• [Work to complete]:
Print the listing once more, exactly as it stands.

• [Listed records]:

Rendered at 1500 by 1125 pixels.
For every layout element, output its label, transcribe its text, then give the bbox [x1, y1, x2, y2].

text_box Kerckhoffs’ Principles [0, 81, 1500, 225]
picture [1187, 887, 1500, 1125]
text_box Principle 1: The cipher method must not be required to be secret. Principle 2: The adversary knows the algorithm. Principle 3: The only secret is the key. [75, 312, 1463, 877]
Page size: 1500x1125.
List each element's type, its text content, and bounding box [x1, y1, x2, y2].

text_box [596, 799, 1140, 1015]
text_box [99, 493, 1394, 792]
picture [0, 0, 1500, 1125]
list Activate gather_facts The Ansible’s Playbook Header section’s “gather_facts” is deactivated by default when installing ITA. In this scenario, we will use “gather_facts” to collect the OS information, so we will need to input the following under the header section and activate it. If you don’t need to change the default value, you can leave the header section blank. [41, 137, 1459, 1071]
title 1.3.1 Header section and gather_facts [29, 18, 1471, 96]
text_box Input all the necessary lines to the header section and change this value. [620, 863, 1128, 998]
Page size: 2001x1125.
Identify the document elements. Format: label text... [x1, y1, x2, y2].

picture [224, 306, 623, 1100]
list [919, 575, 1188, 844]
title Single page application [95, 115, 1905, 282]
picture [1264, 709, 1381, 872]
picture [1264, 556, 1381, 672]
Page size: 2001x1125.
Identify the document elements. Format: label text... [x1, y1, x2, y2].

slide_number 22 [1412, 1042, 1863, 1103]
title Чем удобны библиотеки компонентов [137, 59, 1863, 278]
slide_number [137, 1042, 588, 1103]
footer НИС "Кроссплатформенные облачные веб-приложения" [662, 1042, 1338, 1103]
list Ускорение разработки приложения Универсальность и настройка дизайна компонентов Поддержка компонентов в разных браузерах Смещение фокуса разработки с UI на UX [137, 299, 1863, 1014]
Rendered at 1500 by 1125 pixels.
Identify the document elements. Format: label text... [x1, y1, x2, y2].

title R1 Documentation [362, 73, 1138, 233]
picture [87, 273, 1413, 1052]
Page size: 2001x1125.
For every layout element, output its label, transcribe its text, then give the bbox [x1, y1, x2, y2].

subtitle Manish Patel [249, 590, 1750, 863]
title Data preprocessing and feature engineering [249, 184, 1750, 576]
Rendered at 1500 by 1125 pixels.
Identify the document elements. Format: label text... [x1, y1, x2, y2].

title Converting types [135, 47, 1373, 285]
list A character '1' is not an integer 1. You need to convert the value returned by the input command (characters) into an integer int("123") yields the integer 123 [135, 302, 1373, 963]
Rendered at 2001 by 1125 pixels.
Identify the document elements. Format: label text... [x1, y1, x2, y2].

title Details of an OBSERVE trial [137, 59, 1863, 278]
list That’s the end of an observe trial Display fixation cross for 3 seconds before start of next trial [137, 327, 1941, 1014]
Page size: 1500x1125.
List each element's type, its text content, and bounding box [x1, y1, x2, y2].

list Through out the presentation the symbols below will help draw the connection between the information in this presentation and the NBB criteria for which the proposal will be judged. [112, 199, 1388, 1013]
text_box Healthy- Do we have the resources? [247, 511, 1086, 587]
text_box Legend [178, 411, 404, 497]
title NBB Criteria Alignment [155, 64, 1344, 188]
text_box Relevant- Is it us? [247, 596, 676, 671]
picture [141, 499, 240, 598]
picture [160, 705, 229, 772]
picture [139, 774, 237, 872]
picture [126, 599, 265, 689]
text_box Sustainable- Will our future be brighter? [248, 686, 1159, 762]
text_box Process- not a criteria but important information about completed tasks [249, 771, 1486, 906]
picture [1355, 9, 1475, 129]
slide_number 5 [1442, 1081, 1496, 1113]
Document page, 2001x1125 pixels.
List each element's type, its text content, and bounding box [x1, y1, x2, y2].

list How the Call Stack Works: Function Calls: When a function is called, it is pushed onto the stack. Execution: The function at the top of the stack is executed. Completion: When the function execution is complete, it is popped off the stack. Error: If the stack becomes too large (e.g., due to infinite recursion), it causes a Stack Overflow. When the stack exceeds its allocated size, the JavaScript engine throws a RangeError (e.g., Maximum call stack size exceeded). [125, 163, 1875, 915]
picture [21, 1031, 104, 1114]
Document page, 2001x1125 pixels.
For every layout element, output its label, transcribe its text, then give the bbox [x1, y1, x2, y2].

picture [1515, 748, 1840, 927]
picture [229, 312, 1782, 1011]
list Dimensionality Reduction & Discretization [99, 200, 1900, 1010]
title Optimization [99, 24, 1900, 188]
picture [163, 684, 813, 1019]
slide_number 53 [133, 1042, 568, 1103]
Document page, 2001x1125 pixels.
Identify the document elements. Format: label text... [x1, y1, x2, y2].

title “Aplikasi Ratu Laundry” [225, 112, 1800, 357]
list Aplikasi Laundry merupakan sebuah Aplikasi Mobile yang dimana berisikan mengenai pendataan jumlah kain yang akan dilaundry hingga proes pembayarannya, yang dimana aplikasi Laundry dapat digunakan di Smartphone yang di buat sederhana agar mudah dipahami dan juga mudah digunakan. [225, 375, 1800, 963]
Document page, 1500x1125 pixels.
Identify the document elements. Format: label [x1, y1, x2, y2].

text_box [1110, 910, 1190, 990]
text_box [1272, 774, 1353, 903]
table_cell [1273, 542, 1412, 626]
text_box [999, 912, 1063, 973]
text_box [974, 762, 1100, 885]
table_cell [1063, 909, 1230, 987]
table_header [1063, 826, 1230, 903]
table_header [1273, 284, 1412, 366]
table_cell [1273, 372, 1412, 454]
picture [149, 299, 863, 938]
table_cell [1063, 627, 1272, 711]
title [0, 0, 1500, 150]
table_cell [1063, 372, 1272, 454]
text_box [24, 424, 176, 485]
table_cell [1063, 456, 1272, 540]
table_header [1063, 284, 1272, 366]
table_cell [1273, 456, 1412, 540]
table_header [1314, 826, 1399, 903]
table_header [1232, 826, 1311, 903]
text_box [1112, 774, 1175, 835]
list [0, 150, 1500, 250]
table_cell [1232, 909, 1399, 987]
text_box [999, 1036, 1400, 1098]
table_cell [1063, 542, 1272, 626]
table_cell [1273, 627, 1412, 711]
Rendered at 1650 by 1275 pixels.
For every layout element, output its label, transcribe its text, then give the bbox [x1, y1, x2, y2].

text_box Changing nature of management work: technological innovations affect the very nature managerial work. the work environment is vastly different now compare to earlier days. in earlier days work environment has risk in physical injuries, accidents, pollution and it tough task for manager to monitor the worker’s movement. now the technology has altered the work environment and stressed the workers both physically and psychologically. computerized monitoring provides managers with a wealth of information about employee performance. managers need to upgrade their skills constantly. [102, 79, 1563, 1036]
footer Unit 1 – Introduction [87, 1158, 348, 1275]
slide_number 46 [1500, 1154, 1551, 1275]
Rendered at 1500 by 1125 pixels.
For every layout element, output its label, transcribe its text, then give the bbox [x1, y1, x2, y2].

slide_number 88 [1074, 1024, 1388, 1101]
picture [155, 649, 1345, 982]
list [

• [Finished task]:
Rendered at 1500 by 1125 pixels.
For every layout element, output its label, transcribe its text, then give the bbox [x1, y1, x2, y2].

text_box Kerckhoffs’ Principles [0, 81, 1500, 225]
picture [1187, 887, 1500, 1125]
text_box Principle 1: The cipher method must not be required to be secret. Principle 2: The adversary knows the algorithm. Principle 3: The only secret is the key. [75, 312, 1463, 877]
Page size: 1500x1125.
List each element's type, its text content, and bounding box [x1, y1, x2, y2].

text_box [596, 799, 1140, 1015]
text_box [99, 493, 1394, 792]
picture [0, 0, 1500, 1125]
list Activate gather_facts The Ansible’s Playbook Header section’s “gather_facts” is deactivated by default when installing ITA. In this scenario, we will use “gather_facts” to collect the OS information, so we will need to input the following under the header section and activate it. If you don’t need to change the default value, you can leave the header section blank. [41, 137, 1459, 1071]
title 1.3.1 Header section and gather_facts [29, 18, 1471, 96]
text_box Input all the necessary lines to the header section and change this value. [620, 863, 1128, 998]
Page size: 2001x1125.
Identify the document elements. Format: label text... [x1, y1, x2, y2].

picture [224, 306, 623, 1100]
list [919, 575, 1188, 844]
title Single page application [95, 115, 1905, 282]
picture [1264, 709, 1381, 872]
picture [1264, 556, 1381, 672]
Page size: 2001x1125.
Identify the document elements. Format: label text... [x1, y1, x2, y2].

slide_number 22 [1412, 1042, 1863, 1103]
title Чем удобны библиотеки компонентов [137, 59, 1863, 278]
slide_number [137, 1042, 588, 1103]
footer НИС "Кроссплатформенные облачные веб-приложения" [662, 1042, 1338, 1103]
list Ускорение разработки приложения Универсальность и настройка дизайна компонентов Поддержка компонентов в разных браузерах Смещение фокуса разработки с UI на UX [137, 299, 1863, 1014]
Rendered at 1500 by 1125 pixels.
Identify the document elements. Format: label text... [x1, y1, x2, y2].

title R1 Documentation [362, 73, 1138, 233]
picture [87, 273, 1413, 1052]
Page size: 2001x1125.
For every layout element, output its label, transcribe its text, then give the bbox [x1, y1, x2, y2].

subtitle Manish Patel [249, 590, 1750, 863]
title Data preprocessing and feature engineering [249, 184, 1750, 576]
Rendered at 1500 by 1125 pixels.
Identify the document elements. Format: label text... [x1, y1, x2, y2].

title Converting types [135, 47, 1373, 285]
list A character '1' is not an integer 1. You need to convert the value returned by the input command (characters) into an integer int("123") yields the integer 123 [135, 302, 1373, 963]
Rendered at 2001 by 1125 pixels.
Identify the document elements. Format: label text... [x1, y1, x2, y2].

title Details of an OBSERVE trial [137, 59, 1863, 278]
list That’s the end of an observe trial Display fixation cross for 3 seconds before start of next trial [137, 327, 1941, 1014]
Page size: 1500x1125.
List each element's type, its text content, and bounding box [x1, y1, x2, y2].

list Through out the presentation the symbols below will help draw the connection between the information in this presentation and the NBB criteria for which the proposal will be judged. [112, 199, 1388, 1013]
text_box Healthy- Do we have the resources? [247, 511, 1086, 587]
text_box Legend [178, 411, 404, 497]
title NBB Criteria Alignment [155, 64, 1344, 188]
text_box Relevant- Is it us? [247, 596, 676, 671]
picture [141, 499, 240, 598]
picture [160, 705, 229, 772]
picture [139, 774, 237, 872]
picture [126, 599, 265, 689]
text_box Sustainable- Will our future be brighter? [248, 686, 1159, 762]
text_box Process- not a criteria but important information about completed tasks [249, 771, 1486, 906]
picture [1355, 9, 1475, 129]
slide_number 5 [1442, 1081, 1496, 1113]
Document page, 2001x1125 pixels.
List each element's type, its text content, and bounding box [x1, y1, x2, y2].

list How the Call Stack Works: Function Calls: When a function is called, it is pushed onto the stack. Execution: The function at the top of the stack is executed. Completion: When the function execution is complete, it is popped off the stack. Error: If the stack becomes too large (e.g., due to infinite recursion), it causes a Stack Overflow. When the stack exceeds its allocated size, the JavaScript engine throws a RangeError (e.g., Maximum call stack size exceeded). [125, 163, 1875, 915]
picture [21, 1031, 104, 1114]
Document page, 2001x1125 pixels.
For every layout element, output its label, transcribe its text, then give the bbox [x1, y1, x2, y2].

picture [1515, 748, 1840, 927]
picture [229, 312, 1782, 1011]
list Dimensionality Reduction & Discretization [99, 200, 1900, 1010]
title Optimization [99, 24, 1900, 188]
picture [163, 684, 813, 1019]
slide_number 53 [133, 1042, 568, 1103]
Document page, 2001x1125 pixels.
Identify the document elements. Format: label text... [x1, y1, x2, y2].

title “Aplikasi Ratu Laundry” [225, 112, 1800, 357]
list Aplikasi Laundry merupakan sebuah Aplikasi Mobile yang dimana berisikan mengenai pendataan jumlah kain yang akan dilaundry hingga proes pembayarannya, yang dimana aplikasi Laundry dapat digunakan di Smartphone yang di buat sederhana agar mudah dipahami dan juga mudah digunakan. [225, 375, 1800, 963]
Document page, 1500x1125 pixels.
Identify the document elements. Format: label [x1, y1, x2, y2].

text_box [1110, 910, 1190, 990]
text_box [1272, 774, 1353, 903]
table_cell [1273, 542, 1412, 626]
text_box [999, 912, 1063, 973]
text_box [974, 762, 1100, 885]
table_cell [1063, 909, 1230, 987]
table_header [1063, 826, 1230, 903]
table_header [1273, 284, 1412, 366]
table_cell [1273, 372, 1412, 454]
picture [149, 299, 863, 938]
table_cell [1063, 627, 1272, 711]
title [0, 0, 1500, 150]
table_cell [1063, 372, 1272, 454]
text_box [24, 424, 176, 485]
table_cell [1063, 456, 1272, 540]
table_header [1063, 284, 1272, 366]
table_cell [1273, 456, 1412, 540]
table_header [1314, 826, 1399, 903]
table_header [1232, 826, 1311, 903]
text_box [1112, 774, 1175, 835]
list [0, 150, 1500, 250]
table_cell [1232, 909, 1399, 987]
text_box [999, 1036, 1400, 1098]
table_cell [1063, 542, 1272, 626]
table_cell [1273, 627, 1412, 711]
Rendered at 1650 by 1275 pixels.
For every layout element, output its label, transcribe its text, then give the bbox [x1, y1, x2, y2].

text_box Changing nature of management work: technological innovations affect the very nature managerial work. the work environment is vastly different now compare to earlier days. in earlier days work environment has risk in physical injuries, accidents, pollution and it tough task for manager to monitor the worker’s movement. now the technology has altered the work environment and stressed the workers both physically and psychologically. computerized monitoring provides managers with a wealth of information about employee performance. managers need to upgrade their skills constantly. [102, 79, 1563, 1036]
footer Unit 1 – Introduction [87, 1158, 348, 1275]
slide_number 46 [1500, 1154, 1551, 1275]
Rendered at 1500 by 1125 pixels.
For every layout element, output its label, transcribe its text, then give the bbox [x1, y1, x2, y2].

slide_number 88 [1074, 1024, 1388, 1101]
picture [155, 649, 1345, 982]
list [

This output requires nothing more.